# Consignes de l'exercice
1 > Recopiez à l'identique, s'il vous plaît, tout ce qui va de « 99% des contribuables » jusqu'à « la délinquance fiscale. » dans le texte sur la délinquance fiscale.
2 > Pour chaque affirmation, dites par oui ou par non si elle concorde avec le texte sur la délinquance fiscale, et citez mot pour mot les termes qui tranchent : (a) la crise des finances publiques est présentée comme une crise des recettes publiques ; (b) les « Panama Papers » ont été révélés par le Parlement européen ; (c) le 1 % restant représente une part décroissante des richesses mondiales.

Emmanuel Maurel,
Député européen,
Membre de la commission spéciale TAXE du Parlement européen,
Rapporteur fictif des sociaux-démocrates pour l’échange automatique des déclarations pays par pays des multinationales.
99% des contribuables français s’acquittent de leurs impôts, au taux légal, en respectant les dispositifs en vigueur. 99% des ménages, presque 99% des entreprises. Mais parmi le 1% restant, qui représente pourtant une part croissante des richesses mondiales, comme l’ont montré ces dernières années Thomas Piketty ou Anthony Atkinson, une ultra-minorité est responsable de la majorité de la délinquance fiscale.
Les « Panama Papers » révélés par le Consortium international de journalistes d’investigations sont davantage qu’une illustration, ils sont une preuve; une preuve d’une ampleur unique, de l’inégalité criante devant l’impôt. Ce gouffre entre les contribuables mine le contrat social, mais aussi les finances publiques. Car la crise des finances publiques, on ne le dit pas assez, est une crise des recettes publiques.

# Jeu de données
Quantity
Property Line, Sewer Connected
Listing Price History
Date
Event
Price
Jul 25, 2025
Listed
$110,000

--

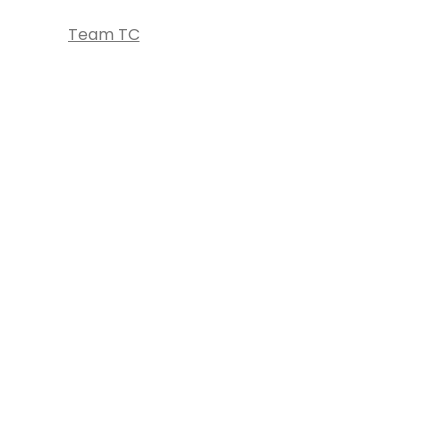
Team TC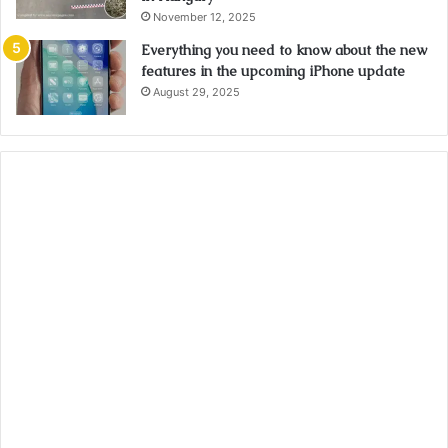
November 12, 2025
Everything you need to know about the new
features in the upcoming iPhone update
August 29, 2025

# Réponses
1 >
99% des contribuables français s’acquittent de leurs impôts, au taux légal, en respectant les dispositifs en vigueur. 99% des ménages, presque 99% des entreprises. Mais parmi le 1% restant, qui représente pourtant une part croissante des richesses mondiales, comme l’ont montré ces dernières années Thomas Piketty ou Anthony Atkinson, une ultra-minorité est responsable de la majorité de la délinquance fiscale.

2 >
(a) Oui : « la crise des finances publiques, on ne le dit pas assez, est une crise des recettes publiques ».
(b) Non : « révélés par le Consortium international de journalistes d’investigations ».
(c) Non : « qui représente pourtant une part croissante des richesses mondiales ».